** DATA EXTRACTS follows **
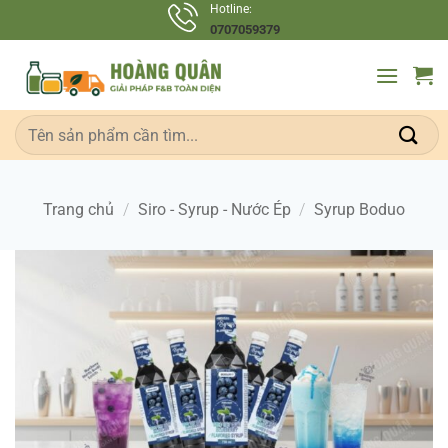
Bỏ
Hotline:
0707059379
qua
nội
dung
Tìm
kiếm:
Trang chủ
/
Siro - Syrup - Nước Ép
/
Syrup Boduo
** End of DATA EXTRACTS **
(ASSIGNMENT): Keeping every word as it is, write out all the data and omit the pictures.

(OUTPUT FOR THIS TASK):
Bỏ
Hotline:
0707059379
qua
nội
dung
Tìm
kiếm:
Trang chủ
/
Siro - Syrup - Nước Ép
/
Syrup Boduo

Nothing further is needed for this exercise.